Raffinata, elegante e intima: una mostra super adagio. Nella Milano che celebra il grande sculture neoclassico Antonio Canova con l’esposizione monstre alle Gallerie d’Italia (150 opere da tutto il mondo) dedicata al confronto inedito fra Canova e Thorvaldsen, due giganti dell’Ottocento che a Roma si sfidarono a colpi di figure mitologiche (Amore e Psiche, Paride, le Grazie…) per conquistare il consenso di papi e sovrani, consiglio vivamente di andare a vedere (anche) la piccola mostra sui Volti ideali alla Galleria d’arte Moderna che non ha la stessa risonanza pubblicitaria ma è un gioiello da non perdere, decisamente in linea con lo stile “adagio”, senza coda né folla nelle sale, con un allestimento immersivo commovente e bellissimo.

Vestale

Curata da Omar Cucciniello e Paola Zatti, la mostra è un omaggio alla continua ricerca della perfezione che ha guidato la vita e l’opera di Canova in un percorso che indaga solo il fortunatissimo filone dei volti idealizzati, ritratti che non raffigurano personaggi reali ma appunto idealizzazioni di volti femminili in cui lo scultore si cimenta in continue variazioni sul tema in cerca dell’equilibrio perfetto. Le teste esposte sono 39, di cui 5 mai state arrivate in Italia, e ruotano intorno alla Vestale (nella foto), soggetto realizzato fra il 1818 e il 1819 in tre esemplari di cui uno della collezione permanente della Gam che per la prima volta sono accostati fra loro. Ma il percorso offre anche un confronto con opere che vanno dall’antichità al Novecento mostrando da un lato i modelli cui Canova si ispirò, dall’altro l’influenza che la sua scultura ebbe dopo di lui.

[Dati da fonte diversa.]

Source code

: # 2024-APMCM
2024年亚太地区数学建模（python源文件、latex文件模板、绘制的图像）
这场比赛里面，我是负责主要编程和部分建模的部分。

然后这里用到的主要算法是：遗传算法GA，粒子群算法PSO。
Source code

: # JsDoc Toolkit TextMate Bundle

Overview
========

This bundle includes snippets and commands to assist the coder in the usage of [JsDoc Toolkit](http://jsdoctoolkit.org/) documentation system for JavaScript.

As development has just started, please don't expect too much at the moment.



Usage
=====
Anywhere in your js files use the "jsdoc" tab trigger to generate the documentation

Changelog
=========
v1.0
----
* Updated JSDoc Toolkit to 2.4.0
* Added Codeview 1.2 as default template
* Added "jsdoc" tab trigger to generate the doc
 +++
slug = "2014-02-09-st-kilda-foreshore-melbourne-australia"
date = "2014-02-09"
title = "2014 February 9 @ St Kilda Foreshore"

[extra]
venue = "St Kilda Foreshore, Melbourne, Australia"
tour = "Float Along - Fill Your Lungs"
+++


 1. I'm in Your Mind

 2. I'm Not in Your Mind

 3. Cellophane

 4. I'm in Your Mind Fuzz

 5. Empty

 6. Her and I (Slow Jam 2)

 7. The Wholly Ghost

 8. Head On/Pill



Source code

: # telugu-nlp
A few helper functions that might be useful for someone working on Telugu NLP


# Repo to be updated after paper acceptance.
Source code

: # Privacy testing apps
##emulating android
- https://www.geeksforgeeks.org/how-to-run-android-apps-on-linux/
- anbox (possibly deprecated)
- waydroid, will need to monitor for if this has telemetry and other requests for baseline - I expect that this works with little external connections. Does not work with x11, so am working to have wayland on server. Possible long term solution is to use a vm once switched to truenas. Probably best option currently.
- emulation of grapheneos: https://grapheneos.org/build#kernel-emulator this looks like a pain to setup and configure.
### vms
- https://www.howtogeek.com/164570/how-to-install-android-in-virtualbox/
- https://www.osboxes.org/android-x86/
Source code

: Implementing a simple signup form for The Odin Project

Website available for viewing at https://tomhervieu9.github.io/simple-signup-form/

Le 39 teste sono da guardare con calma, lasciandosi conquistare dal piacere di camminare nel buio delle sale alla scoperta della grazia dei dettagli – le acconciature sono pazzesche, sembrano riccioli di burro – e degli sguardi delle donne raffigurate, intensi anche nella fredda pietra in cui sono stati scolpiti: una concretizzazione dell’ideale della bellezza dove nella totale assenza di emozioni ogni espressione mostra una quiete olimpica molto contagiosa. Sorprendenti le teste velate: viste alla giusta distanza sembrano animate. Fidatevi, una mostra da non perdere.